Nous sommes rentrés en début de soirée sur Paksé. Nous avons rendu la mobylette et suite à la fatigue engendrée par tous ces kilomètres en deux jours (550 kilomètres quand même !) nous avons décidé de reporter le départ à vélo d’une journée, et de se reposer le lendemain.
Mardi, la journée a commencé doucement. Nous sommes allés prendre notre petit déjeuner au marché, toujours chez la même dame qui sait maintenant ce que l’on commande et offre de l’eau chaude à volonté pour le nescafé de Pit !
Nous avons occupé notre matinée à réfléchir sur la suite de notre voyage. Nous nous rendons compte que nous allons avoir de grosse difficultés à nous rendre en Birmanie car les frontières terrestres sont fermées, que beaucoup de zone sont interdites aux étrangers, que nous n’aurions pas de possibilité d’utiliser la carte bleue suite à un blocus américain… ça commence à faire beaucoup ! Nous étudions donc toutes les possibilités, et celle qui est en train de murir en ce moment serait de retourner au Cambodge, pays que nous avons tant apprécié pour y découvrir l’extrême sud et donner de notre temps à une association… affaire à suivre…
La journée est devenue inoubliable l’après-midi ! En rentrant du déjeuner, nous nous sommes arrêtés devant le bâtiment du ministère de l’environnement laotien, voisin de notre guest house. Une fête s’y déroulait depuis le matin, en l’honneur de l’arrivée (vendredi) du nouvel an laotien (bouddhiste).
Tout de suite, nous avons été conviés à nous joindre à tous ces fonctionnaires ! Nous ne nous sommes pas fait prier bien longtemps ! Très vite, nous avons été arrosés avec un jet d’eau, c’est comme ça que l’on s’amuse pour l’occasion !
On s’arrose d’eau, chaude, ambiante ou réfrigérée de glaçons ! Un groupe d’employés s’est constitué autour d’une table avec nous, la nourriture a commencé à défiler mais aussi et surtout la bière ! Nous avons papoté, dansé, bu, rigolé, trinqué, et encore bu !

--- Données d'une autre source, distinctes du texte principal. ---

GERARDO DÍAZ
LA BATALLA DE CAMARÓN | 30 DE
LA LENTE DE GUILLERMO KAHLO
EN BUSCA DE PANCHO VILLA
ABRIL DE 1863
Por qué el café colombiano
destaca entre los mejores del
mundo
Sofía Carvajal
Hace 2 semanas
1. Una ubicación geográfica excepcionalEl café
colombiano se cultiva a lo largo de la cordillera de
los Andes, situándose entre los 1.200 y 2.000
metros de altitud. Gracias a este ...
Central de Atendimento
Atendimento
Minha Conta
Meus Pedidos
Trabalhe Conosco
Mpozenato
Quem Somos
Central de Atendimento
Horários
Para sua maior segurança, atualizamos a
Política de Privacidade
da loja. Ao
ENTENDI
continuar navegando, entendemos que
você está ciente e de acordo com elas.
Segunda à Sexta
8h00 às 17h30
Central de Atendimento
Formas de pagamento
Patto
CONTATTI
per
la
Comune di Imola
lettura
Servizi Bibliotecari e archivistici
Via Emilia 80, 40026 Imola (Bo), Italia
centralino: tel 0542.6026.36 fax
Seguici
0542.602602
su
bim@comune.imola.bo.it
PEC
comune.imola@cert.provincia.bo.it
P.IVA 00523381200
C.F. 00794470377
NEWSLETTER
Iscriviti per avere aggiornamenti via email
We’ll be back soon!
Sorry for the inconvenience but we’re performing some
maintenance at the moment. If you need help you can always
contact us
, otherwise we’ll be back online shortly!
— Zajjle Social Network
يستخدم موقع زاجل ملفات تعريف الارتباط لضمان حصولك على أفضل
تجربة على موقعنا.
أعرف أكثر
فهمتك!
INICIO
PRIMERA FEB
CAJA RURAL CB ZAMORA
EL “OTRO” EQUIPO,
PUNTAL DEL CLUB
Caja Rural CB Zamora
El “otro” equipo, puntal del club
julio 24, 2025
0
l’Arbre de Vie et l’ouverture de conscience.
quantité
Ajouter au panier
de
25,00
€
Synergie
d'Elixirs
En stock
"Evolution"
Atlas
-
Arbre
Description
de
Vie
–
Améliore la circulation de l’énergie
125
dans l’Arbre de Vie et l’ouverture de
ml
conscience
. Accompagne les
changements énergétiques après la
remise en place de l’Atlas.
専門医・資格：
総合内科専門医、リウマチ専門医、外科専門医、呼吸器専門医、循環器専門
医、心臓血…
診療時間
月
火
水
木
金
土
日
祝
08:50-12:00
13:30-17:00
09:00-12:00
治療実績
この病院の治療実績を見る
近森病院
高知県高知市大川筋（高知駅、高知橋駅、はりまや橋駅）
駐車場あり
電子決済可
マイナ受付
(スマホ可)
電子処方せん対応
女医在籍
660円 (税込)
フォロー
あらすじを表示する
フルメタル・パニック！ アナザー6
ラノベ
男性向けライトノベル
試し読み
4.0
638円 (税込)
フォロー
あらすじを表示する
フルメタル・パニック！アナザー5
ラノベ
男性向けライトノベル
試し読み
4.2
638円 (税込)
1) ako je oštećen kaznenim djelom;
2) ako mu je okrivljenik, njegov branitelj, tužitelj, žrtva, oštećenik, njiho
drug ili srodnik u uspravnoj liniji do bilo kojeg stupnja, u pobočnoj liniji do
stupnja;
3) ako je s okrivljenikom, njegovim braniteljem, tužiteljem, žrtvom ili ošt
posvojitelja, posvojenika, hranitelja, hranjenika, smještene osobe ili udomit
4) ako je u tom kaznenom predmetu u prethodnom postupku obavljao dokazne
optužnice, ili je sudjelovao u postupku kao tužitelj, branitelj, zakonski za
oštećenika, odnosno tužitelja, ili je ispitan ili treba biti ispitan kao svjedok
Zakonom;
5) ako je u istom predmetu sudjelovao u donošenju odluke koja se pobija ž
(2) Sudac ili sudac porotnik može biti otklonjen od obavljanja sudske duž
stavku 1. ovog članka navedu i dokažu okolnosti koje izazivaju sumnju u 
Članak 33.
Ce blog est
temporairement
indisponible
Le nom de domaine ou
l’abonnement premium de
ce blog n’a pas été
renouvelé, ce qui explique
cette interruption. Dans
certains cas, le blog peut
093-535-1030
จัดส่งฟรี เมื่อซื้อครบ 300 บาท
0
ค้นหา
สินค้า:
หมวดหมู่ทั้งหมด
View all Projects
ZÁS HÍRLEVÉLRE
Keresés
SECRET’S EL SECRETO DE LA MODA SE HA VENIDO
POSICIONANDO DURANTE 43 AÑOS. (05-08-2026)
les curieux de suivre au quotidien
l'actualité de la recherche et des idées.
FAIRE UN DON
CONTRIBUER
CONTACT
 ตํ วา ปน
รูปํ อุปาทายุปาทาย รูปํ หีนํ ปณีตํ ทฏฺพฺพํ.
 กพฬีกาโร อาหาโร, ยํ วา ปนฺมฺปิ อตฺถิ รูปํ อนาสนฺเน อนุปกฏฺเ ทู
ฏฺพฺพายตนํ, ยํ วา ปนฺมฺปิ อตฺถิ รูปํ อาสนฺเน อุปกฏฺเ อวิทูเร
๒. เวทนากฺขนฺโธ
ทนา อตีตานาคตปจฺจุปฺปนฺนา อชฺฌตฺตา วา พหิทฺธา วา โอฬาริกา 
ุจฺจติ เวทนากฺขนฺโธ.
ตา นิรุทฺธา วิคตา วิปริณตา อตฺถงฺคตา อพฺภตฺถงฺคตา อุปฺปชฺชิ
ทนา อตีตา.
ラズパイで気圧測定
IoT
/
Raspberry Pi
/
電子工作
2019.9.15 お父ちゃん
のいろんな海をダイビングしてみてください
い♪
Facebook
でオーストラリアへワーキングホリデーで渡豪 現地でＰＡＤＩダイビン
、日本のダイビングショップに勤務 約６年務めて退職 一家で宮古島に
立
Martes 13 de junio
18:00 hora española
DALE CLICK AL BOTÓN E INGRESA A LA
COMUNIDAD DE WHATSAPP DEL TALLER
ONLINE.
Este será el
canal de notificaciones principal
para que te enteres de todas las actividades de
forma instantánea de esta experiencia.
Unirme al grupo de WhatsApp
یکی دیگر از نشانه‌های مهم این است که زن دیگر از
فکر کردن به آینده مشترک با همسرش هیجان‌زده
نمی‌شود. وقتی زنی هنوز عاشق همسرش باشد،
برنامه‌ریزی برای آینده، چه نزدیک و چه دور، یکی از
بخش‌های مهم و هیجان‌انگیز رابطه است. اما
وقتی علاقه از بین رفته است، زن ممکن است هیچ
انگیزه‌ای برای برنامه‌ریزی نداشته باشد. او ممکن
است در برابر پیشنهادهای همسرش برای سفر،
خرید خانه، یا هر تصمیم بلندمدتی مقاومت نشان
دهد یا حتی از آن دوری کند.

Les laotiens deviennent complètement fous lors des fêtes ! Dans ce pays aux coutumes si pures, le sexe n’avait plus de tabou, les femmes s’arrosant sous les jupes et arrosant les braguettes des hommes…
on s’est éclaté pendant 3 heures. On nous a accroché des porte-bonheurs aux poignets, certains agrémentés d’un billet !
Nous avons été reçus comme des rois, il y a avait toujours une personne qui s’assurait que l’on ne manquait de rein, une autre pour re-remplir notre verre, et une autre encore pour nous arroser bien sûr.
La fête a pris fin à 18 heures. Nous avons remercié chaudement toutes ces personnes qui nous ont fait passer ce moment mémorable.
La suite, il ne faudra pas demander à Pit de vous la raconter, le retour à l’hôtel fût le trou noir ! Il allait très bien à la fête, mais une fois dans la chambre tout s’est mis à bouger autour de lui… !
Alors forcément, ce matin (mercredi 11) quand le réveil a sonné à 5h30 pour monter en selle, nous avons décidé de reporter d’un jour de plus le départ ! Une journée pour s’en remettre, ça ne sera pas de trop !
(Au petit déjeuner...)
Mais quel souvenir ! Les gens ont vraiment été d’une gentillesse extrême, faisant tout pour partager ce moment de joie avec nous, deux inconnus accueillis comme des invités prestigieux !
Le départ sera donc demain jeudi pour deux jours de vélo en direction de Savannakhet.